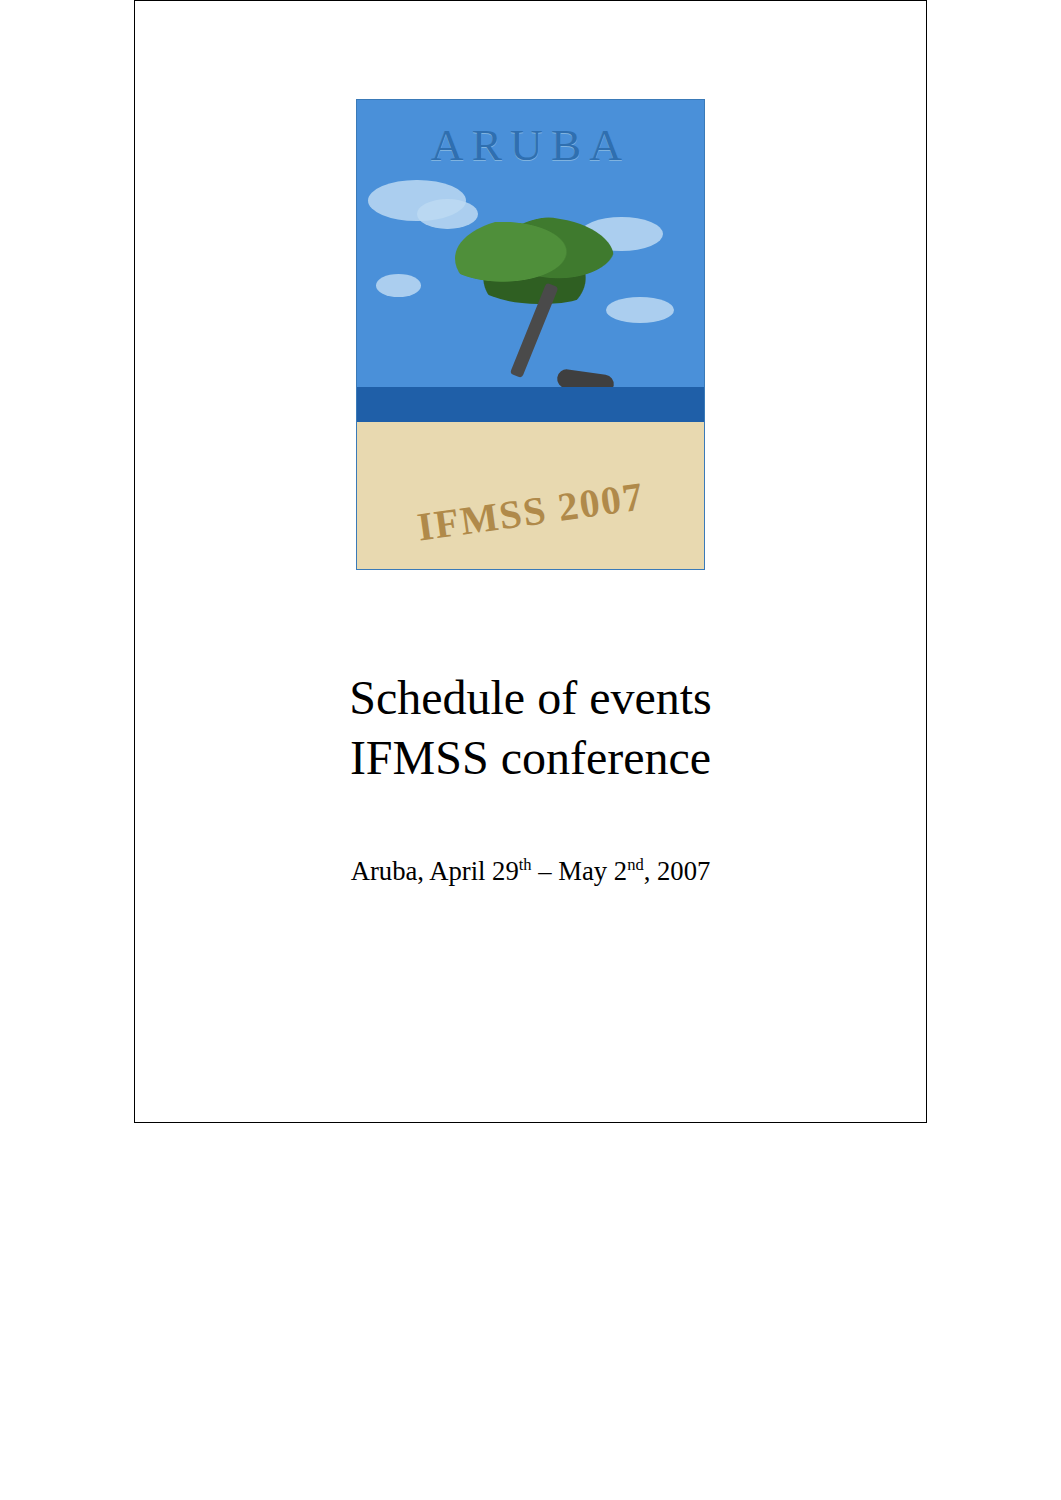ARUBA
IFMSS 2007
Schedule of events
IFMSS conference
Aruba, April 29th – May 2nd, 2007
= = =
(TASK STATEMENT): Every entry above, pictures excluded, needs to be duplicated exactly.

(THE COMPLETED TASK):
ARUBA
IFMSS 2007
Schedule of events
IFMSS conference
Aruba, April 29th – May 2nd, 2007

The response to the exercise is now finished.